Re: uuid operator

From:
"Alf P. Steinbach" <alfps@start.no>
Newsgroups:
microsoft.public.vc.language
Date:
Wed, 10 Sep 2008 14:24:50 +0200
Message-ID:
<FoydnQBA0sULIVrVnZ2dnUVZ_qLinZ2d@posted.comnet>
* George:

Thanks Alf,

My confusion is, uuid is not a function or something which I can debug into.
It is a C++ operator.

For example, code like this,

struct __declspec(uuid("00000000-0000-0000-c000-000000000046")) IFoo;

How could I know what happens and what is the function to prepend uuid? :-)


OK.

It might be difficult to understand because it's a feature that's *meaningless*
in C++, where the same could be achieved much more easily using the standard
language. It does make sense for C, though.

In C++ you could do

   template< typename T >
   UUID const& uuidOf();

and then to associate an UUID with IFoo you'd do

   template<>
   UUID const& uuidOf<IFoo>()
   {
       static UUID theUuid const = { ... };
       return theUuid;
   }

and then you could call it like this:

   uuidOf<IFoo>()

There's nothing more to it.

It's just a way to externally associate a value with a type, and as shown above
in C++ that can just as easily be done via C++ templates -- but e.g. C does not
have a template facility, so to have something that works for both languages,
for code that may be processed as C in one context and as C++ in some other
context, you need a language extension that has same syntax in both languages.

> [BRIEF 1] Return the part of the newsgroup post starting with "How could I" and going on through "for C, though.".
> [BRIEF 2]
Answer these questions from the newsgroup post:
(a) In which newsgroup was it posted?
(b) Which language does the reply say has no template facility?
(c) What is the name of the function template the reply uses to associate a UUID with a type?
The records are separate material, unrelated to the newsgroup post.

> [LISTED ENTRIES]
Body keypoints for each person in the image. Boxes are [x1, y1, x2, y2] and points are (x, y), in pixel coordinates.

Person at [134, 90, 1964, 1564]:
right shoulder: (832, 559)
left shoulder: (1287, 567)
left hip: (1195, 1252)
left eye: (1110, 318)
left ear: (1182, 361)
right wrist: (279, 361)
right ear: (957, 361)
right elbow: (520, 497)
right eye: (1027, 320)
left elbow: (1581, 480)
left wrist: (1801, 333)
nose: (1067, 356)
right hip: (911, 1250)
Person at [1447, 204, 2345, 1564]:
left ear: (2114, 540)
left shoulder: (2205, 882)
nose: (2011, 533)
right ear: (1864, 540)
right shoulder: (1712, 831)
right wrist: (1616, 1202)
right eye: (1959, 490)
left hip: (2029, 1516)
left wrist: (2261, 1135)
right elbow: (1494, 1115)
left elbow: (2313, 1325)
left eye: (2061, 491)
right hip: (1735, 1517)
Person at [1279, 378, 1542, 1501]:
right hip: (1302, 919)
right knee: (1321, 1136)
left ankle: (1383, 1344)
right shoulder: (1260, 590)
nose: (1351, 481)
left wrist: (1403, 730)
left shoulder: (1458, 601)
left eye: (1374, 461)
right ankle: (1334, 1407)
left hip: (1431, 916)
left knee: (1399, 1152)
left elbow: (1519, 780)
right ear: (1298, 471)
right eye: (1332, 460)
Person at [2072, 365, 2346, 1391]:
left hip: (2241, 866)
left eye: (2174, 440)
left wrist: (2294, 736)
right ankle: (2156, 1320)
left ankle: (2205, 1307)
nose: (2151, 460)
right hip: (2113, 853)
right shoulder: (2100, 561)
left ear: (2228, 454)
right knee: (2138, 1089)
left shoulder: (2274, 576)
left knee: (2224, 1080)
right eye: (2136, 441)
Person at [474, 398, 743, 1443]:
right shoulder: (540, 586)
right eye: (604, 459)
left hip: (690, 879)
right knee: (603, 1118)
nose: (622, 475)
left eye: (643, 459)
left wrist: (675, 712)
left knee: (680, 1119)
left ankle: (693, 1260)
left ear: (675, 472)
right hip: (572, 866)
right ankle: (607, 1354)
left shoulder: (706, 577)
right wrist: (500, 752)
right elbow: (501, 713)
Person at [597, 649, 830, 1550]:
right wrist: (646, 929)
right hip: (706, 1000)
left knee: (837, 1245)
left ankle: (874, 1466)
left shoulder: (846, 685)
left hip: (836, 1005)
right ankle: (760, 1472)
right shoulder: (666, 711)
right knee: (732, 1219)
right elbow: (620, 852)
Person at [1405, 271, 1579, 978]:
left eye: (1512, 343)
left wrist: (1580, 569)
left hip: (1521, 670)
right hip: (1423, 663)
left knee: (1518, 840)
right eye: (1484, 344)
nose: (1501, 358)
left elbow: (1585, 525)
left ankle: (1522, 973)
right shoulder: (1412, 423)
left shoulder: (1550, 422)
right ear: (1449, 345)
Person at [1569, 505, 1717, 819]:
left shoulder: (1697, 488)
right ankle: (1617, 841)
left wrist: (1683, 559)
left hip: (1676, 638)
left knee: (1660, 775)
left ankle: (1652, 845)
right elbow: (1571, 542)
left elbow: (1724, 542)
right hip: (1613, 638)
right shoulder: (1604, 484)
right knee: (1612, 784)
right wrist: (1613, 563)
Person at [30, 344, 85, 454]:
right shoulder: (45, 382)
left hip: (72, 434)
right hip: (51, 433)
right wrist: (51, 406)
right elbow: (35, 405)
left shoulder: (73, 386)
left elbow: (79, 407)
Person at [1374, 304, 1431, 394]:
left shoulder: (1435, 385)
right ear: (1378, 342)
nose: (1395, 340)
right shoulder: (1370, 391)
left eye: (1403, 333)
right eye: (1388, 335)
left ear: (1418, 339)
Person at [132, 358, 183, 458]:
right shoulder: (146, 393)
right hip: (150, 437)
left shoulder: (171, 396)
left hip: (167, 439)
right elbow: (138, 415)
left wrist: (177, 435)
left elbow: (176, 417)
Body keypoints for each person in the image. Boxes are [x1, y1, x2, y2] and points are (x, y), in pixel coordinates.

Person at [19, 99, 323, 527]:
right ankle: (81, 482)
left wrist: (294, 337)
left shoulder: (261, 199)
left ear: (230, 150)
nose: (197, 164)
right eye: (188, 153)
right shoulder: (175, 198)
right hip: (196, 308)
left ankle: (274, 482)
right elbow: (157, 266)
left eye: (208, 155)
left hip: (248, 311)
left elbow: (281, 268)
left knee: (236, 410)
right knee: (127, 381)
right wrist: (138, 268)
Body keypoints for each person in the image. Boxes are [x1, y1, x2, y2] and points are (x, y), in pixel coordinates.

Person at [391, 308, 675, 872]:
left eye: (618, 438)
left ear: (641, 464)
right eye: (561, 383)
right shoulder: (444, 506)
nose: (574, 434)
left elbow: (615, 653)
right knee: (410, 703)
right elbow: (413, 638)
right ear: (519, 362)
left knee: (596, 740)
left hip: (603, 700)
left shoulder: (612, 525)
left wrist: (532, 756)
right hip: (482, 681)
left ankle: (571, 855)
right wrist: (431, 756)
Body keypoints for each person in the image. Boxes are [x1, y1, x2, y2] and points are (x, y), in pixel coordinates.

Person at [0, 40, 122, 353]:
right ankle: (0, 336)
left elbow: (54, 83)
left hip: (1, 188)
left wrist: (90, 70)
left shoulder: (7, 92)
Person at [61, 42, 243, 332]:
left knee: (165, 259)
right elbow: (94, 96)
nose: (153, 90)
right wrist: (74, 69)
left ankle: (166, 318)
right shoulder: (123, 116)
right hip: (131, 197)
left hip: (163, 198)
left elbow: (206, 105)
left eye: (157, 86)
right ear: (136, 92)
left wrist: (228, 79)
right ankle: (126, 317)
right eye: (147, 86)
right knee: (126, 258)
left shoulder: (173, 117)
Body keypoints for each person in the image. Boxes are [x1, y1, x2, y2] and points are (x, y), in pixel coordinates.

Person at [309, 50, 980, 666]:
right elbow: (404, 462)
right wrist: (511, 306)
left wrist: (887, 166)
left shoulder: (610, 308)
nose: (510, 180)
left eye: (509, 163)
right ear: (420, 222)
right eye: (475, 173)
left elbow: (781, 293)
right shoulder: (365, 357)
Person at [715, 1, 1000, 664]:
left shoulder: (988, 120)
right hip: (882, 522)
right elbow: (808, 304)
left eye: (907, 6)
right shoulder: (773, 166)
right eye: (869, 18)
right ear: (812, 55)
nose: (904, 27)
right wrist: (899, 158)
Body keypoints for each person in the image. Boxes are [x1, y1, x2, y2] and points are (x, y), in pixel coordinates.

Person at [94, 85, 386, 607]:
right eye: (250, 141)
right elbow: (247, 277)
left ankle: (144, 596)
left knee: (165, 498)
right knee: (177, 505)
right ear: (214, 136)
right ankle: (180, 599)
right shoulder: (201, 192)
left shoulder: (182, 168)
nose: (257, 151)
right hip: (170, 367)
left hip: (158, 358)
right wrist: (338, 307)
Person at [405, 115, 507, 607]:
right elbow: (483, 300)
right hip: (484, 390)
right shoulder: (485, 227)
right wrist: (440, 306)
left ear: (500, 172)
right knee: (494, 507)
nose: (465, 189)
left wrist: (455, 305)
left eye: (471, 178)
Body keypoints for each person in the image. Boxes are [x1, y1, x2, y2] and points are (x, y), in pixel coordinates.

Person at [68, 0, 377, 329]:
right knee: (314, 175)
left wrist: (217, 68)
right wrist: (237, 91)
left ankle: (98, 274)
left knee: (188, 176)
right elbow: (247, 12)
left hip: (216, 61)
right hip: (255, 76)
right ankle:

> [ANSWER AREA 1]
How could I know what happens and what is the function to prepend uuid? :-)


OK.

It might be difficult to understand because it's a feature that's *meaningless*
in C++, where the same could be achieved much more easily using the standard
language. It does make sense for C, though.

> [ANSWER AREA 2]
(a) microsoft.public.vc.language
(b) C
(c) uuidOf